## [What to produce]
Say how many lines in the entries contain "linecap", giving only the number.

Stored items
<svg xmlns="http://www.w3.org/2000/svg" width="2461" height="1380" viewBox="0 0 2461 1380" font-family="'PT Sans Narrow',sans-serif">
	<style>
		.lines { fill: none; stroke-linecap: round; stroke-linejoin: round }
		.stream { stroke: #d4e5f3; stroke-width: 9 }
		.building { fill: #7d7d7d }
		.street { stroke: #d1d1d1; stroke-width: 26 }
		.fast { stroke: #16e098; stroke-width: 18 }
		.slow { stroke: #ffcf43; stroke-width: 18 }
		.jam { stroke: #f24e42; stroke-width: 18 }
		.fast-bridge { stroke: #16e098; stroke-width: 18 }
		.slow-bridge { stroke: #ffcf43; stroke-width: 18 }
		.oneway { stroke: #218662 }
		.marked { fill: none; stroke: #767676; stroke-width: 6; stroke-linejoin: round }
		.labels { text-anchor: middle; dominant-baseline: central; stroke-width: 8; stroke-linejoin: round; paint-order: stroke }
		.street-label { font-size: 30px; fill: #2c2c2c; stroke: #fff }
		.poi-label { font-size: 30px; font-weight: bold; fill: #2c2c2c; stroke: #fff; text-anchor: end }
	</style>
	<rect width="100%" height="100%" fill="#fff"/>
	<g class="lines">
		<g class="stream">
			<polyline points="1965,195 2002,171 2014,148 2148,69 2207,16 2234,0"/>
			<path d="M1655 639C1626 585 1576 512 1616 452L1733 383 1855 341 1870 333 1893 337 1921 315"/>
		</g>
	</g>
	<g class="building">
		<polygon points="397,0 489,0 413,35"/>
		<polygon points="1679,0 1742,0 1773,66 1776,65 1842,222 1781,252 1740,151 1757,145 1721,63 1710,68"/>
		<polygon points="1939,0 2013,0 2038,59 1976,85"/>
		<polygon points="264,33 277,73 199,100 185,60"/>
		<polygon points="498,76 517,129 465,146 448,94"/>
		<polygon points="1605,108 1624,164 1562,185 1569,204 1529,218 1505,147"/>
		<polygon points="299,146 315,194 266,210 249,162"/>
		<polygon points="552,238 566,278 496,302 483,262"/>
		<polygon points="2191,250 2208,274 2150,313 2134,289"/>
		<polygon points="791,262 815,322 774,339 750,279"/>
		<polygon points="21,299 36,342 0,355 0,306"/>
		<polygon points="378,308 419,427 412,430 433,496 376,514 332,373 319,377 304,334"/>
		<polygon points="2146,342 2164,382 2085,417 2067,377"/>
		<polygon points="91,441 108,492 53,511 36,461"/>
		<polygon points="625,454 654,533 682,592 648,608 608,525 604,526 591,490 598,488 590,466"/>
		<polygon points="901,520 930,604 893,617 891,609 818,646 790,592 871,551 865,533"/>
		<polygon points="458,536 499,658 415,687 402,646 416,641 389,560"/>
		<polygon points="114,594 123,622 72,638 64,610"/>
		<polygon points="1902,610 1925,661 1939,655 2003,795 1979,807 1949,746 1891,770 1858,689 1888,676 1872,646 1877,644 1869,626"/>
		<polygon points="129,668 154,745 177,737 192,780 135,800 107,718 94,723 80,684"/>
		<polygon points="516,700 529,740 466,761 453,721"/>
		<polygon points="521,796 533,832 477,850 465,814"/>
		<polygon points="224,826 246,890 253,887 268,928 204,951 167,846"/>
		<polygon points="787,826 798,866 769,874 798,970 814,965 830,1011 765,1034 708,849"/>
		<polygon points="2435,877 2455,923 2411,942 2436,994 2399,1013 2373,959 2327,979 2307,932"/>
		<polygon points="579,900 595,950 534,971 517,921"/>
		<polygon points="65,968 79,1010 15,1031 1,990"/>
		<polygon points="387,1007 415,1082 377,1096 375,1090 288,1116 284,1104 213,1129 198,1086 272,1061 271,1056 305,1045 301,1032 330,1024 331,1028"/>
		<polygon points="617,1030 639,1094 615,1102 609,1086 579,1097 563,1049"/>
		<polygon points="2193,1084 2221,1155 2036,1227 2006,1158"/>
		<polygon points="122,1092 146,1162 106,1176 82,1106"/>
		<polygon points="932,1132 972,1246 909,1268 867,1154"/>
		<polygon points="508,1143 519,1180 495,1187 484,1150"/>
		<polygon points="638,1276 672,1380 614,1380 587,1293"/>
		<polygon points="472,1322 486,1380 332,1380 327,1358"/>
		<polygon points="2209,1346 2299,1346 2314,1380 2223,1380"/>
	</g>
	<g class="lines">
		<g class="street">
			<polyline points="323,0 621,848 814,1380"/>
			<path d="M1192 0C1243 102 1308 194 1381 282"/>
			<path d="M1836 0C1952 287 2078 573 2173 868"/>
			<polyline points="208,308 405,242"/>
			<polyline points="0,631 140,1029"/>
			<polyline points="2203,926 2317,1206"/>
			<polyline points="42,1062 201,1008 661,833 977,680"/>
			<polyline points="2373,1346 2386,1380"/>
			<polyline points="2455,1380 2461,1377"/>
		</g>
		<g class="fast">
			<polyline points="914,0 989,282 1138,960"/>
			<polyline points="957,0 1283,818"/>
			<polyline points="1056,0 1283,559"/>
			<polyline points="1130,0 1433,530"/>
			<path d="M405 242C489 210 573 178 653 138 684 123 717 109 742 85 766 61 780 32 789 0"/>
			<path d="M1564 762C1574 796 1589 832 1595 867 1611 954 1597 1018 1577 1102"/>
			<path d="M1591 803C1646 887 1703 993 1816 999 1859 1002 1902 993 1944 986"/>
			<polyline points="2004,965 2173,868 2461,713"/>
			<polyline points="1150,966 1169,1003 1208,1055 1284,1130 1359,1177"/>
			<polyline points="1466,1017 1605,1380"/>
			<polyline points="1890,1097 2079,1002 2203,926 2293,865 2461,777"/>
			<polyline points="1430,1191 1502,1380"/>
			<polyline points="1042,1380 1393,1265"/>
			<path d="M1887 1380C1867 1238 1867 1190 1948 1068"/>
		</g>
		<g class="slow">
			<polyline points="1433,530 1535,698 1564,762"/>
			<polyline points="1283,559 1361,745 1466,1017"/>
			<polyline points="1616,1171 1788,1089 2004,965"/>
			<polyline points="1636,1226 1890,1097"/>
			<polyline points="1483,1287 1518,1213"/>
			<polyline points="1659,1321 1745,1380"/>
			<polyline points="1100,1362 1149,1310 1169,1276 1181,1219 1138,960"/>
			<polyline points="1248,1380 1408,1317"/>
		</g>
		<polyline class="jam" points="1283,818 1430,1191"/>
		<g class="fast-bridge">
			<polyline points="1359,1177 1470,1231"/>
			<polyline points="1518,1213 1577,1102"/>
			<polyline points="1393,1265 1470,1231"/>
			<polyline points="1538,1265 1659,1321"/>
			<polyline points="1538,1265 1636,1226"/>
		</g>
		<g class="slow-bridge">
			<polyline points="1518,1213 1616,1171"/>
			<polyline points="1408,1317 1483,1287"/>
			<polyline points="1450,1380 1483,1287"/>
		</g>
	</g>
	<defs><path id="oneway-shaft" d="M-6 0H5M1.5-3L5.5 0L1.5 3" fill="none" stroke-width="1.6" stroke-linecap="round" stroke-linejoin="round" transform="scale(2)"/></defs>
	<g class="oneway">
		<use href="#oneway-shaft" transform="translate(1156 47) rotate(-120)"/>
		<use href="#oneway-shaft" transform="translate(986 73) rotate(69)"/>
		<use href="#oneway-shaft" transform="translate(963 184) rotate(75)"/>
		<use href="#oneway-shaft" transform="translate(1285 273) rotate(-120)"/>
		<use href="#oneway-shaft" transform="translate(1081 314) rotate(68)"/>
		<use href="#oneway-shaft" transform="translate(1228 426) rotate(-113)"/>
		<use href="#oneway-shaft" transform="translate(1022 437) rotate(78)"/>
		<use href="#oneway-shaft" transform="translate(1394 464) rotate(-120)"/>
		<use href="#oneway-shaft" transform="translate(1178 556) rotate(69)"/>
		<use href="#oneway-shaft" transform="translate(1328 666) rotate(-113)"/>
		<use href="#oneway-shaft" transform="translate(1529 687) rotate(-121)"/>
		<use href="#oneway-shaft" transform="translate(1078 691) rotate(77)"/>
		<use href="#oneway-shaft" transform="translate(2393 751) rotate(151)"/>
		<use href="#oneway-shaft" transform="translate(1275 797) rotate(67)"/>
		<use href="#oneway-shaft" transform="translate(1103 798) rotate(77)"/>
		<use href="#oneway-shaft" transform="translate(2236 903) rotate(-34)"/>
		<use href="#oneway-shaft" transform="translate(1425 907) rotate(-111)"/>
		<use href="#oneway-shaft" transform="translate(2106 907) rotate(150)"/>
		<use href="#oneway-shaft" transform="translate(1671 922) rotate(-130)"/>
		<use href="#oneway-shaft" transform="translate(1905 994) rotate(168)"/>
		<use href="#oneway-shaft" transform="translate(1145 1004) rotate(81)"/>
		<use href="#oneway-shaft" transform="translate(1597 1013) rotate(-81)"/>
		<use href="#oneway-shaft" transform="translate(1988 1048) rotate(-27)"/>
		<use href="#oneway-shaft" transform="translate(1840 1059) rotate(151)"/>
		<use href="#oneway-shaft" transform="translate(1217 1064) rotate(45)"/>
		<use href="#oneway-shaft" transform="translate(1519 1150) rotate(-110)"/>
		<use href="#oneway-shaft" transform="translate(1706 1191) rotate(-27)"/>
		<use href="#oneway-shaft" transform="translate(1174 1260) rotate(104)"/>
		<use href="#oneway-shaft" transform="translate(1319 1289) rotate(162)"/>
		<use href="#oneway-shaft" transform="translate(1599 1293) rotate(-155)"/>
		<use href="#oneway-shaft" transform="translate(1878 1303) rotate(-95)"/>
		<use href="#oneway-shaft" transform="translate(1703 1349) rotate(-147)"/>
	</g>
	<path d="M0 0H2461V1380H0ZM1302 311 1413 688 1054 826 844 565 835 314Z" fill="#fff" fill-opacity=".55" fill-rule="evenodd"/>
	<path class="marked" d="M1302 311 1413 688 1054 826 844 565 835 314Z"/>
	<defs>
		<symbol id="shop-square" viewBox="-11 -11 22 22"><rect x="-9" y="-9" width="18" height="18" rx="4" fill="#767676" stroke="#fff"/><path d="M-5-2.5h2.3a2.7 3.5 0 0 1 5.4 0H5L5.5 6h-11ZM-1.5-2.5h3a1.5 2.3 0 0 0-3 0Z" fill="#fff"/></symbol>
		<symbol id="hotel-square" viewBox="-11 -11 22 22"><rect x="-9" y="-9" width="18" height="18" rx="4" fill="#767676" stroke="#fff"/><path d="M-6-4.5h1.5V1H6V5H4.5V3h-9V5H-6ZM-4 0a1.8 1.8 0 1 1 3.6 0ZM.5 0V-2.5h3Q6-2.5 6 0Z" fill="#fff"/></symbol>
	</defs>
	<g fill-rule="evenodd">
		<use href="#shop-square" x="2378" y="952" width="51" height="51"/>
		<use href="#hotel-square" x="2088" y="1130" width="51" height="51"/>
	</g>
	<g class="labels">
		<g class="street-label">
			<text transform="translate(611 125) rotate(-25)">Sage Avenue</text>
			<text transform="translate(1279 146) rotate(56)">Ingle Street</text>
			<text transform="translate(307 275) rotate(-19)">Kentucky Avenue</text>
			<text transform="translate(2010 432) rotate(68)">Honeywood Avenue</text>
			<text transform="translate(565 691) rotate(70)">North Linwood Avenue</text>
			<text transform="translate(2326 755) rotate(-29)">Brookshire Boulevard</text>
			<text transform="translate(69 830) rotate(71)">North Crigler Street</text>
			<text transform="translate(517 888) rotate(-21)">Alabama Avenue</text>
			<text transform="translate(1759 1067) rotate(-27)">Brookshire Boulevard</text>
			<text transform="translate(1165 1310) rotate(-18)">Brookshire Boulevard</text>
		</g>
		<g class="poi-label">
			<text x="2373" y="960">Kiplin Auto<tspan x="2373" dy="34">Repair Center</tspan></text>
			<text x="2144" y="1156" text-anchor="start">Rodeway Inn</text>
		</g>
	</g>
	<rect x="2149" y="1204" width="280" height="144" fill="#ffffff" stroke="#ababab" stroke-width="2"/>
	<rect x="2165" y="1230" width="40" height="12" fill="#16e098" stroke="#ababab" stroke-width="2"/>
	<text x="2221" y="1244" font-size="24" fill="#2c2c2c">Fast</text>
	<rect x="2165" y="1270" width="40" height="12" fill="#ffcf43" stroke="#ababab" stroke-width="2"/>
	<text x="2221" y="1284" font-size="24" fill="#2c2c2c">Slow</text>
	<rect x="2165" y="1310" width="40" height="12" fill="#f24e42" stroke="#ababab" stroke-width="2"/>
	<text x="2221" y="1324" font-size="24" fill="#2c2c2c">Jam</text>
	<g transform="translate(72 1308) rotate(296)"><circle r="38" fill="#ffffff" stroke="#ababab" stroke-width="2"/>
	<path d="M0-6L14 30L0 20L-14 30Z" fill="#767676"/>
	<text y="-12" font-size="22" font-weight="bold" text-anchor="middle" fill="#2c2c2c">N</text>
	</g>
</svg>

## [Result of the task]
2